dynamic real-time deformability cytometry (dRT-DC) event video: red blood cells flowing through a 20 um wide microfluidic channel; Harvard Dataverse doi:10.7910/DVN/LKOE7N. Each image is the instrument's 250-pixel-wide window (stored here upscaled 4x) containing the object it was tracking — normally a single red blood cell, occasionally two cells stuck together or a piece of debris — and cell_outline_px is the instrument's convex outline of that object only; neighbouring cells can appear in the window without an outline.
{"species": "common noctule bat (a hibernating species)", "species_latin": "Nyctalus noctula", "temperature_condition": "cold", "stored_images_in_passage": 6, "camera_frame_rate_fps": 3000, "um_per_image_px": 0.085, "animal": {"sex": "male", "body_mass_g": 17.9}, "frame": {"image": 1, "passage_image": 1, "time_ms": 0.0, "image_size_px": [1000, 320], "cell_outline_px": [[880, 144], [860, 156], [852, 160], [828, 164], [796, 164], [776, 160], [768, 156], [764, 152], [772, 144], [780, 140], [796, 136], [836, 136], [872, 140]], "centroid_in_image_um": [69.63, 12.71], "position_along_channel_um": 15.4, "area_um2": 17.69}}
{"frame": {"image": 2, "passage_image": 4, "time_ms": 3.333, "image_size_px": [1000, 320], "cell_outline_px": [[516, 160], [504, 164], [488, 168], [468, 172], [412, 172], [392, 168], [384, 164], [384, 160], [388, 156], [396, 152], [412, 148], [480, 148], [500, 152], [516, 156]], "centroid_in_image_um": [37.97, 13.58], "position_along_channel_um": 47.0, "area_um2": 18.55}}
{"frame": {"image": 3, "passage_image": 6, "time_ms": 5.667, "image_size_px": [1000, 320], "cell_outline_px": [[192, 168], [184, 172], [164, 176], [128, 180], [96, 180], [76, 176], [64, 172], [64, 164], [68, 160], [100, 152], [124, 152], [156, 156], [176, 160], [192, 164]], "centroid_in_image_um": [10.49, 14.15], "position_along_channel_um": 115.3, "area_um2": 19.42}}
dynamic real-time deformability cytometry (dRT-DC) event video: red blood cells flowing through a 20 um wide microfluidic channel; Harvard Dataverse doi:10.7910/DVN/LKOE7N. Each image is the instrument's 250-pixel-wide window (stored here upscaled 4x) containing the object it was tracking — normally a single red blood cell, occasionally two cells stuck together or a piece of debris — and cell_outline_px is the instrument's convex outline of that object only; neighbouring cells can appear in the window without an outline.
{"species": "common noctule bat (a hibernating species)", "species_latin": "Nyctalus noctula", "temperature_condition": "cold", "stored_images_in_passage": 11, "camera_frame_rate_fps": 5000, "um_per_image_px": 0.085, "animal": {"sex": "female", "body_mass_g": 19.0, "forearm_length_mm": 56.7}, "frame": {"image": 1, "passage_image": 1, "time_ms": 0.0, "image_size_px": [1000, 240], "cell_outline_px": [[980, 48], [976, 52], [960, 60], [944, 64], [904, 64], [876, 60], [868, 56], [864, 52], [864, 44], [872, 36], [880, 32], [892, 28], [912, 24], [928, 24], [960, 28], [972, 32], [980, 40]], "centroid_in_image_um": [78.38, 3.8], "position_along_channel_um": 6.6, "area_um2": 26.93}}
======
INSTRUCTION
Reproduce the material precisely, including every line.

FINISHED ANSWER
dynamic real-time deformability cytometry (dRT-DC) event video: red blood cells flowing through a 20 um wide microfluidic channel; Harvard Dataverse doi:10.7910/DVN/LKOE7N. Each image is the instrument's 250-pixel-wide window (stored here upscaled 4x) containing the object it was tracking — normally a single red blood cell, occasionally two cells stuck together or a piece of debris — and cell_outline_px is the instrument's convex outline of that object only; neighbouring cells can appear in the window without an outline.
{"species": "common noctule bat (a hibernating species)", "species_latin": "Nyctalus noctula", "temperature_condition": "cold", "stored_images_in_passage": 6, "camera_frame_rate_fps": 3000, "um_per_image_px": 0.085, "animal": {"sex": "male", "body_mass_g": 17.9}, "frame": {"image": 1, "passage_image": 1, "time_ms": 0.0, "image_size_px": [1000, 320], "cell_outline_px": [[880, 144], [860, 156], [852, 160], [828, 164], [796, 164], [776, 160], [768, 156], [764, 152], [772, 144], [780, 140], [796, 136], [836, 136], [872, 140]], "centroid_in_image_um": [69.63, 12.71], "position_along_channel_um": 15.4, "area_um2": 17.69}}
{"frame": {"image": 2, "passage_image": 4, "time_ms": 3.333, "image_size_px": [1000, 320], "cell_outline_px": [[516, 160], [504, 164], [488, 168], [468, 172], [412, 172], [392, 168], [384, 164], [384, 160], [388, 156], [396, 152], [412, 148], [480, 148], [500, 152], [516, 156]], "centroid_in_image_um": [37.97, 13.58], "position_along_channel_um": 47.0, "area_um2": 18.55}}
{"frame": {"image": 3, "passage_image": 6, "time_ms": 5.667, "image_size_px": [1000, 320], "cell_outline_px": [[192, 168], [184, 172], [164, 176], [128, 180], [96, 180], [76, 176], [64, 172], [64, 164], [68, 160], [100, 152], [124, 152], [156, 156], [176, 160], [192, 164]], "centroid_in_image_um": [10.49, 14.15], "position_along_channel_um": 115.3, "area_um2": 19.42}}
dynamic real-time deformability cytometry (dRT-DC) event video: red blood cells flowing through a 20 um wide microfluidic channel; Harvard Dataverse doi:10.7910/DVN/LKOE7N. Each image is the instrument's 250-pixel-wide window (stored here upscaled 4x) containing the object it was tracking — normally a single red blood cell, occasionally two cells stuck together or a piece of debris — and cell_outline_px is the instrument's convex outline of that object only; neighbouring cells can appear in the window without an outline.
{"species": "common noctule bat (a hibernating species)", "species_latin": "Nyctalus noctula", "temperature_condition": "cold", "stored_images_in_passage": 11, "camera_frame_rate_fps": 5000, "um_per_image_px": 0.085, "animal": {"sex": "female", "body_mass_g": 19.0, "forearm_length_mm": 56.7}, "frame": {"image": 1, "passage_image": 1, "time_ms": 0.0, "image_size_px": [1000, 240], "cell_outline_px": [[980, 48], [976, 52], [960, 60], [944, 64], [904, 64], [876, 60], [868, 56], [864, 52], [864, 44], [872, 36], [880, 32], [892, 28], [912, 24], [928, 24], [960, 28], [972, 32], [980, 40]], "centroid_in_image_um": [78.38, 3.8], "position_along_channel_um": 6.6, "area_um2": 26.93}}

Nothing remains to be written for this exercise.